The pilot waved vaguely. Darrick made it look like he was trying to find the ruined building, even though he was perfectly familiar with the stories about Quebec’s lost library. A cable length from the old train station, sandbanks stretched lazily in the sun, pounded by the surf and trampled by seabirds. Gulls and terns flew away as the shadow of the Express de Rouen swept by.
Darrick pondered.
“Down there too?”
“Yeah, like the rest. Most of the ancient buildings collapsed. Their remnants became the foundations of today’s reefs.”
“Any sunken treasures?”
r /> “Back then, the sea just kept inching higher, year after year. The Ancients had plenty of time to move out and take what they wanted to bring. They didn’t leave anything useful or valuable, at least by their standards. Sure, they overlooked stuff we could use today. But when the saltwater leached the metal inside the concrete and the shells collapsed, it was too late to go back.”
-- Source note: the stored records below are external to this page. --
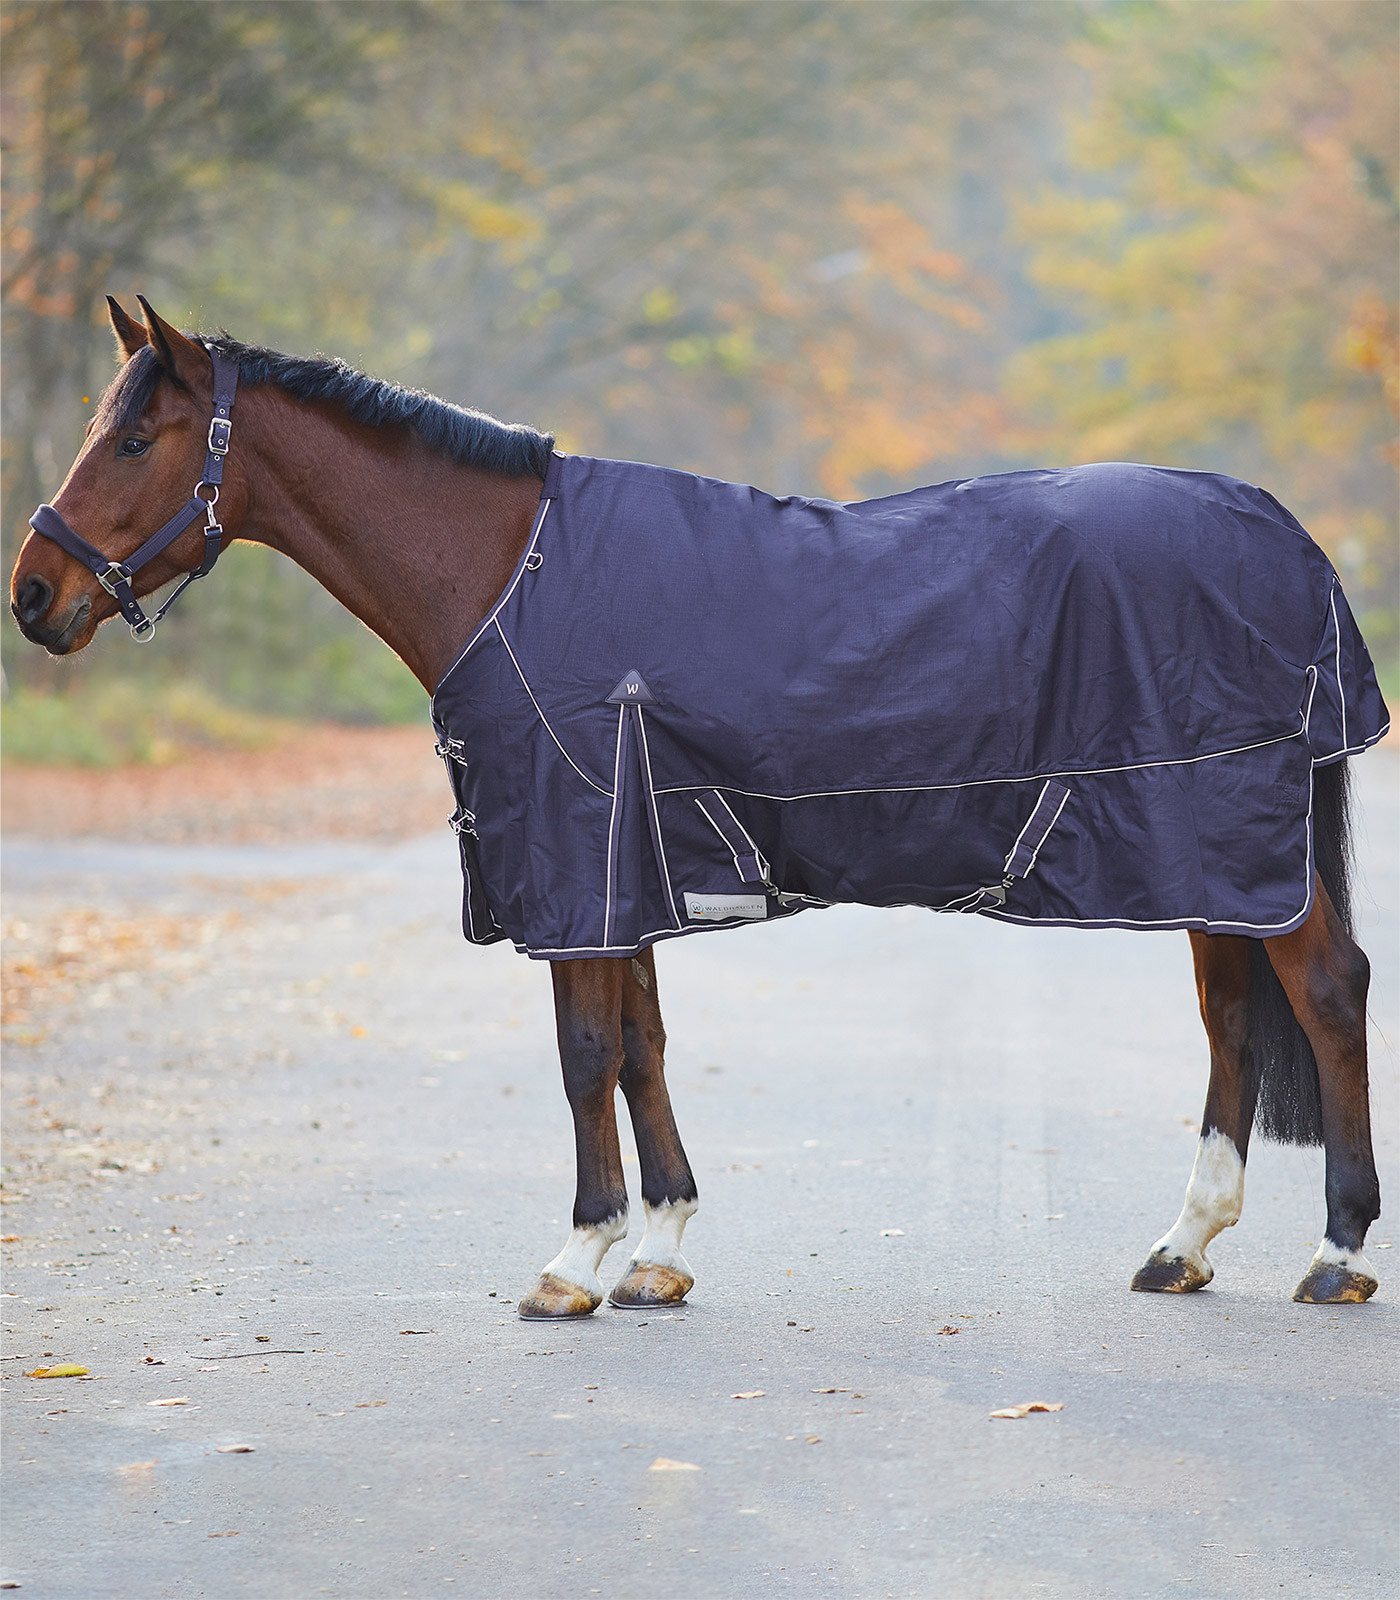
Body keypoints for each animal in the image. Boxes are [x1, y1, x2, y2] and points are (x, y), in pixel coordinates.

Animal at [8, 297, 1388, 1312]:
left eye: (135, 439)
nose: (32, 595)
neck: (514, 574)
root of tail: (1286, 537)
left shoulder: (579, 862)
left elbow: (582, 1054)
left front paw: (574, 1260)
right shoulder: (628, 866)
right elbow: (641, 1045)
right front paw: (659, 1252)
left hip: (1229, 840)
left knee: (1321, 995)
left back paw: (1336, 1254)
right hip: (1207, 855)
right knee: (1228, 1018)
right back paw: (1181, 1245)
“Has anybody ever tried mining the rubble?”
“Not sure it would be worth it. The interesting stuff rusted away years ago.”
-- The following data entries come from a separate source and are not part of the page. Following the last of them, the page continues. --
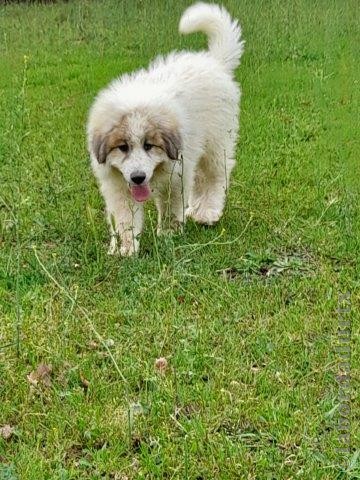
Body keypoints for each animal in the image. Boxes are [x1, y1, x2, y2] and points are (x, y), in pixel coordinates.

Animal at [87, 1, 245, 256]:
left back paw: (207, 213)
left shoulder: (176, 173)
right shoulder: (118, 185)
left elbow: (171, 206)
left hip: (216, 141)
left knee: (213, 176)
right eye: (122, 147)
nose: (138, 177)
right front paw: (126, 248)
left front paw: (168, 234)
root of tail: (213, 62)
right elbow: (125, 217)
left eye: (149, 145)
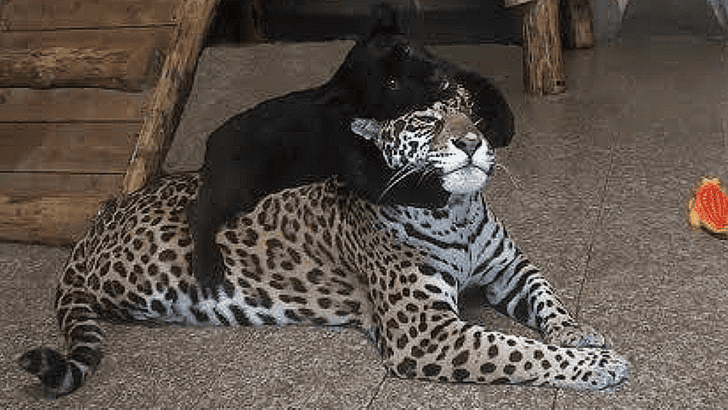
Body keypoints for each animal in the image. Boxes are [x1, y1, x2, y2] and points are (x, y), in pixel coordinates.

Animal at [18, 85, 630, 397]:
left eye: (473, 117)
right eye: (426, 121)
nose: (471, 142)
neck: (454, 212)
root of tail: (97, 218)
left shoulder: (508, 267)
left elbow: (545, 296)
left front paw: (578, 332)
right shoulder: (425, 333)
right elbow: (517, 350)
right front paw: (597, 367)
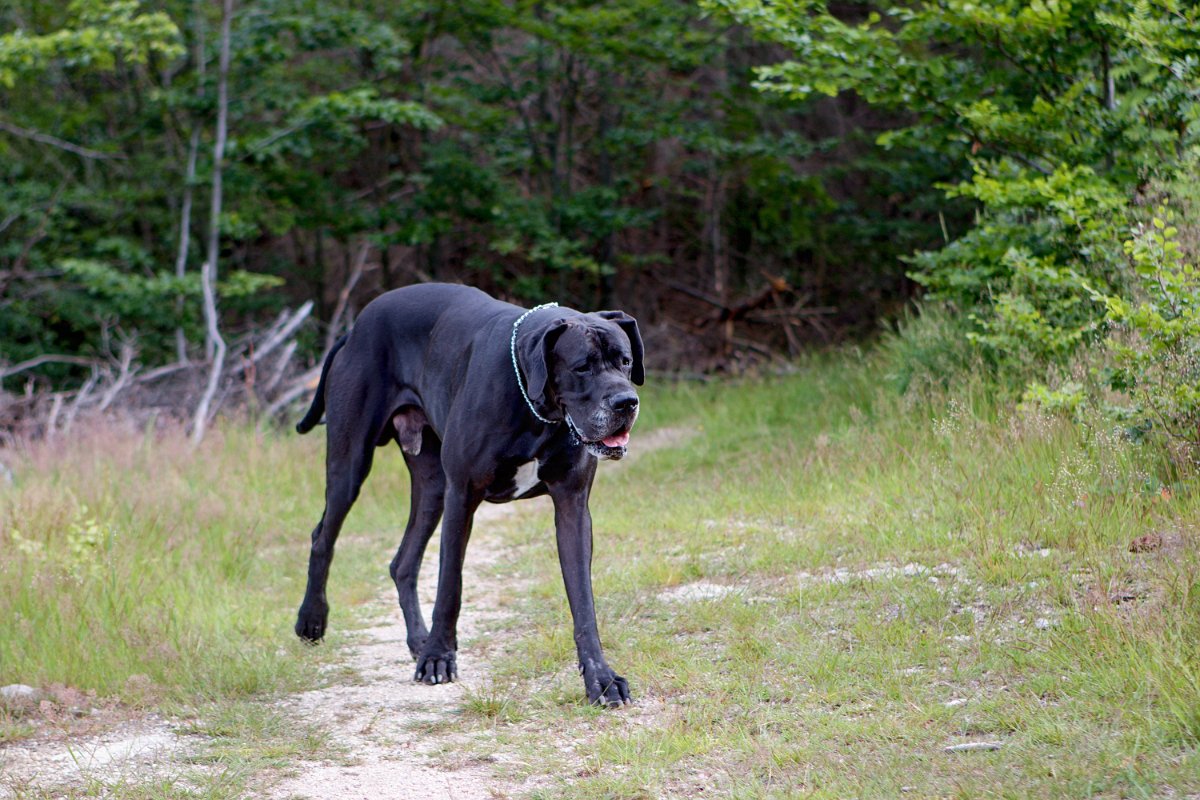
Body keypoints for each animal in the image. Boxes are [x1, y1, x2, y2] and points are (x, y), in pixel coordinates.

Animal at [291, 283, 643, 705]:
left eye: (625, 362)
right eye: (582, 366)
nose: (626, 402)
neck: (534, 405)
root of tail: (355, 328)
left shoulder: (572, 505)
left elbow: (583, 601)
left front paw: (601, 678)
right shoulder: (462, 495)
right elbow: (450, 585)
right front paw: (438, 659)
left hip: (432, 488)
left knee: (403, 562)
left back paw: (418, 639)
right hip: (351, 465)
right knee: (322, 536)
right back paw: (312, 619)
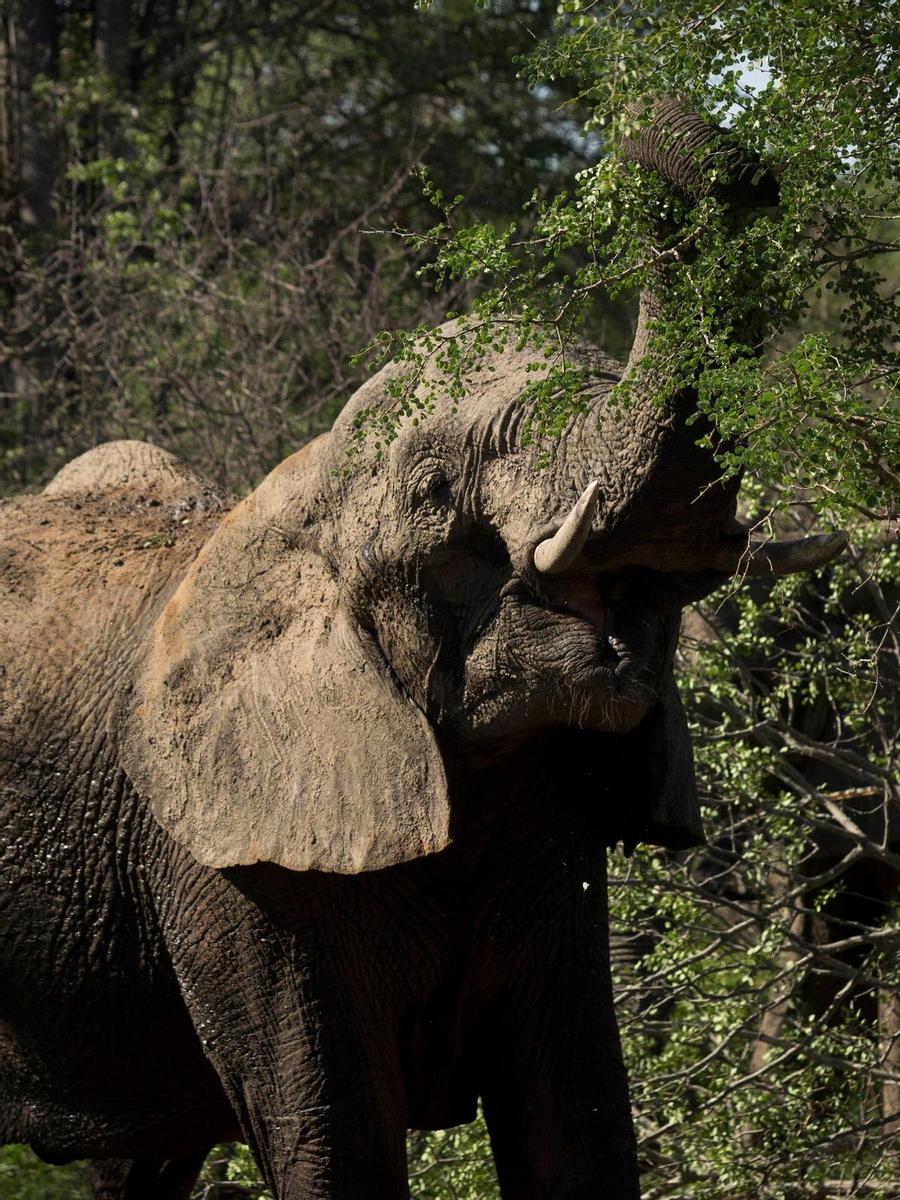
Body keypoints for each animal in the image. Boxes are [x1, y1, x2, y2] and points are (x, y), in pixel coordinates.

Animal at [0, 103, 844, 1200]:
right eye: (437, 491)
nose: (650, 134)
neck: (297, 502)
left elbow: (576, 1123)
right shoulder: (231, 863)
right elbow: (339, 1139)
For a short moment, the prospect of a profitable enterprise entranced Darrick. An ironbearer such as himself was not supposed to dirty his hands with buying and selling. However, working a mine was not considered to be as sordid an occupation.
But he couldn’t forget. Ever since he’d first seen the battered ramparts of the Château Frontenac rise above the horizon, he’d felt like killing someone. Painful memories were surfacing like ruins exposed by the departing sea. Anger was an old friend of his, and it too had made the trip across the ocean.
“Haul up all sails!” the ship’s captain shouted from the bridge.
The sailors swarmed up the rigging to wait for the order to furl the sails. The pilot kept a light touch on the tiller and the ship slowed.